Please reproduce, word for word, the part of the sheet feed device passage starting with "3. The sheet" and going on through "the first roller.".

**SOURCE PASSAGE:**
=== Section Start ===
2. The sheet feed device as claimed in claim 1, wherein the drive control
means comprises;
a first motor for drivingly rotating the first roller
a control circuit connected to the first motor for controlling rotation of
the first roller; and
a control means connected to the control circuit, the first and second
detectors and the control circuit being connected to the control means,
the first and second signals being transmittable from the first and second
detectors to the control means.
3. The sheet feed device as claimed in claim 2, wherein the control means
comprises:
means for judging arrival of the leading edge to the second detector in
response to the second signal;
means for judging departure of the trailing edge from the first detector in
response to non supply of the first signal;
means for stopping the first motor when the trailing edge has moved past
the first detector while the leading edge has not yet been arrived to the
second detector.
4. The sheet feed device as claimed in claim 3, wherein the first and
second detectors comprise photosensors.
5. The sheet feed device as claimed in claim 1, wherein the drive control
means further comprises means for reversely rotating the first roller.
6. The sheet feed device as claimed in claim 5, wherein the drive control
means comprises;
a first motor for drivingly rotating the first roller in both directions;
a control circuit connected to the first motor for controlling rotation of
the first roller; and
a control means connected to the control circuit, the first and second
detectors and the control circuit being connected to the control means,
and the first and second signals being transmittable from the first and
second detectors to the control means.
7. The sheet feed device as claimed in claim 6, wherein the control means
comprises:
means for judging arrival of the leading edge to the second detector in
response to the second signal;
means for judging departure of the trailing edge from the first detector in
response to non supply of the first signal;
means for stopping the first motor and reversely rotating the first motor
when the trailing edge has moved past the first detector while the leading
edge has not yet been arrived to the second detector.
8. The sheet feed device as claimed in claim 7, wherein the control means
further comprises means for stopping rotation of the first motor in
response to the first detection signal after the reversal movement of the
sheet.
9. The sheet feed device as claimed in claim 8, wherein the first and
second detectors comprise photosensors.
Description
BACKGROUND OF THE INVENTION
The present invention relates to a sheet feed device for use in an image
recording apparatus, and more particularly, to such a device for feeding
each one of the cut sheets through a manual sheet feed operation.
In a conventional image recording apparatus such as a copying machine and a
printer, sheet members such as image transfer sheets and image recording
sheets can be supplied to an image forming section through a sheet feed
path by an automatic sheet feed means, if large numbers of the sheets
having standardized size are used. On the other hand, a sheet having a
size which is not frequently used for the image recordation may be
supplied manually by an operator one by one through a manual sheet feed
means.
In the image recording apparatus, in order to detect a sheet jamming where
the sheet is not regularly transferred during feeding due to clogging, a
sheet detector is disposed at the sheet feed path. With this system,
judgment of sheet jamming is made if the sheet is not detected by the
sheet detector after an elapse of a predetermined period counting from a
start of the sheet feed operation, and such jamming is externally
displayed.
=== Section End ===
**LISTED RECORDS:**
=== Section Start ===
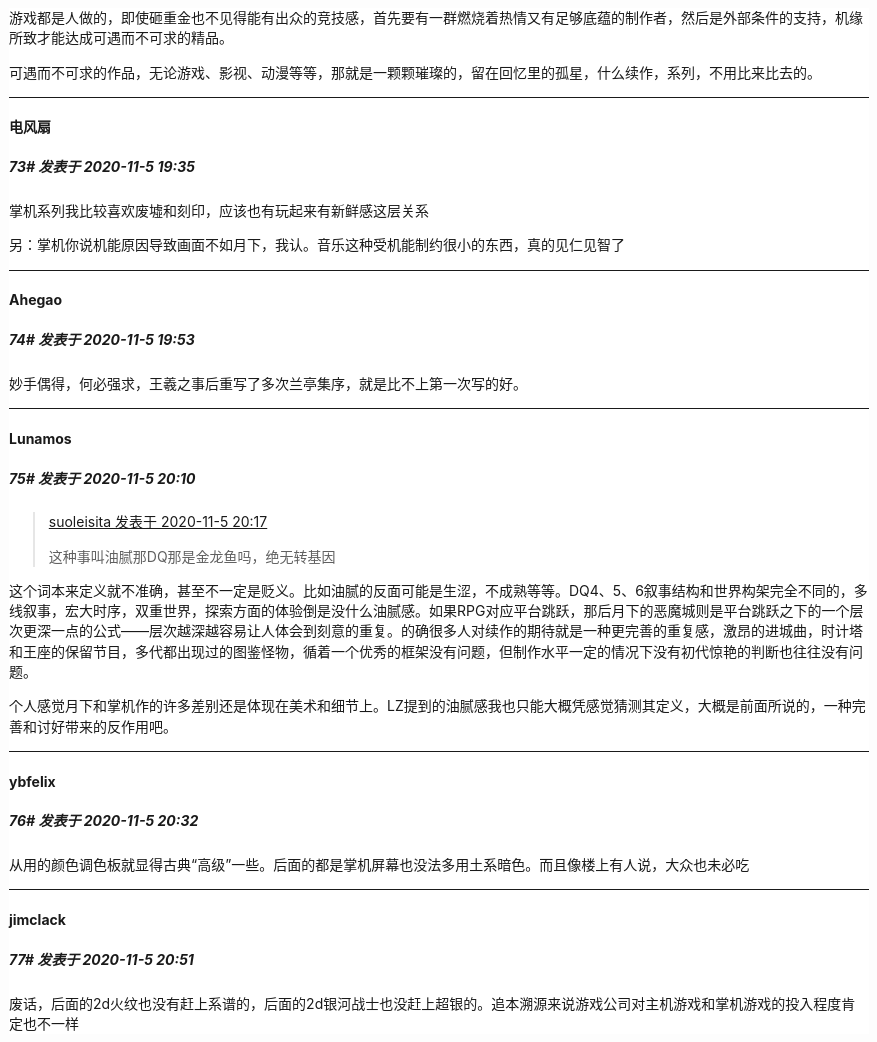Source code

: 游戏都是人做的，即使砸重金也不见得能有出众的竞技感，首先要有一群燃烧着热情又有足够底蕴的制作者，然后是外部条件的支持，机缘所致才能达成可遇而不可求的精品。

可遇而不可求的作品，无论游戏、影视、动漫等等，那就是一颗颗璀璨的，留在回忆里的孤星，什么续作，系列，不用比来比去的。


-----

####  电风扇  
##### 73#       发表于 2020-11-5 19:35


掌机系列我比较喜欢废墟和刻印，应该也有玩起来有新鲜感这层关系


另：掌机你说机能原因导致画面不如月下，我认。音乐这种受机能制约很小的东西，真的见仁见智了


-----

####  Ahegao  
##### 74#       发表于 2020-11-5 19:53


妙手偶得，何必强求，王羲之事后重写了多次兰亭集序，就是比不上第一次写的好。


-----

####  Lunamos  
##### 75#       发表于 2020-11-5 20:10


<blockquote><a href="httphttps://bbs.saraba1st.com/2b/forum.php?mod=redirect&amp;goto=findpost&amp;pid=49290774&amp;ptid=1970376" target="_blank">suoleisita 发表于 2020-11-5 20:17</a>

这种事叫油腻那DQ那是金龙鱼吗，绝无转基因</blockquote>
这个词本来定义就不准确，甚至不一定是贬义。比如油腻的反面可能是生涩，不成熟等等。DQ4、5、6叙事结构和世界构架完全不同的，多线叙事，宏大时序，双重世界，探索方面的体验倒是没什么油腻感。如果RPG对应平台跳跃，那后月下的恶魔城则是平台跳跃之下的一个层次更深一点的公式——层次越深越容易让人体会到刻意的重复。的确很多人对续作的期待就是一种更完善的重复感，激昂的进城曲，时计塔和王座的保留节目，多代都出现过的图鉴怪物，循着一个优秀的框架没有问题，但制作水平一定的情况下没有初代惊艳的判断也往往没有问题。

个人感觉月下和掌机作的许多差别还是体现在美术和细节上。LZ提到的油腻感我也只能大概凭感觉猜测其定义，大概是前面所说的，一种完善和讨好带来的反作用吧。


-----

####  ybfelix  
##### 76#       发表于 2020-11-5 20:32


从用的颜色调色板就显得古典“高级”一些。后面的都是掌机屏幕也没法多用土系暗色。而且像楼上有人说，大众也未必吃


-----

####  jimclack  
##### 77#       发表于 2020-11-5 20:51


废话，后面的2d火纹也没有赶上系谱的，后面的2d银河战士也没赶上超银的。追本溯源来说游戏公司对主机游戏和掌机游戏的投入程度肯定也不一样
=== Section End ===
**OUTPUT FOR THIS TASK:**
3. The sheet feed device as claimed in claim 2, wherein the control means
comprises:
means for judging arrival of the leading edge to the second detector in
response to the second signal;
means for judging departure of the trailing edge from the first detector in
response to non supply of the first signal;
means for stopping the first motor when the trailing edge has moved past
the first detector while the leading edge has not yet been arrived to the
second detector.
4. The sheet feed device as claimed in claim 3, wherein the first and
second detectors comprise photosensors.
5. The sheet feed device as claimed in claim 1, wherein the drive control
means further comprises means for reversely rotating the first roller.